Scientists create 'alien' life form with artificial genetic code
Eric Nakagawa stashed this in WTF
Our natural ADN have 4 letters, A-T couple and G-C couple. And they've managed to create a new couple they have called d5SICS–dNaM.
What's interesting is that after introducing it into a common bacteria, it got replicated, it didn't get destroyed, like it normally happens when genetic controllers detect abnormal genetic material.
But that's it. They haven't created any super power or anything new.
Thus, no alien life have been created like this title says. If it's enough to just have an alien element in your body to become an alien, then you become alien when you eat an apple...
Our knowledge of genetics is too poor at the moment to create a new biological function I think.
But it's gonna be super big in this century, maybe as big as condensed matter was in the 20th (branch of quantum physics that lead to transistors, processors etc...) : )
Nature article: "A semi-synthetic organism with an expanded genetic alphabet"

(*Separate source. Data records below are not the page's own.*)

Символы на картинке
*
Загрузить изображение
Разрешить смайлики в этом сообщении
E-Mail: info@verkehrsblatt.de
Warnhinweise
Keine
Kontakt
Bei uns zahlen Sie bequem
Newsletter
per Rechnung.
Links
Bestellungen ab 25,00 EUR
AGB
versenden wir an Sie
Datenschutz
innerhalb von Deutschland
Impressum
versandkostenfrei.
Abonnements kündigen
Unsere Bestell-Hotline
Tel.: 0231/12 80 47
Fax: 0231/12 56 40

"Organisms are defined by the information encoded in their genomes, and since the origin of life this information has been encoded using a two-base-pair genetic alphabet (A–T and G–C). In vitro, the alphabet has been expanded to include several unnatural base pairs (UBPs)1, 2, 3. We have developed a class of UBPs formed between nucleotides bearing hydrophobic nucleobases, exemplified by the pair formed between d5SICS and dNaM (d5SICS–dNaM), which is efficiently PCR-amplified1 and transcribed4, 5in vitro, and whose unique mechanism of replication has been characterized6, 7. However, expansion of an organism’s genetic alphabet presents new and unprecedented challenges: the unnatural nucleoside triphosphates must be available inside the cell; endogenous polymerases must be able to use the unnatural triphosphates to faithfully replicate DNA containing the UBP within the complex cellular milieu; and finally, the UBP must be stable in the presence of pathways that maintain the integrity of DNA. Here we show that an exogenously expressed algal nucleotide triphosphate transporter efficiently imports the triphosphates of both d5SICS and dNaM (d5SICSTP and dNaMTP) into Escherichia coli, and that the endogenous replication machinery uses them to accurately replicate a plasmid containing d5SICS–dNaM. Neither the presence of the unnatural triphosphates nor the replication of the UBP introduces a notable growth burden. Lastly, we find that the UBP is not efficiently excised by DNA repair pathways. Thus, the resulting bacterium is the first organism to propagate stably an expanded genetic alphabet."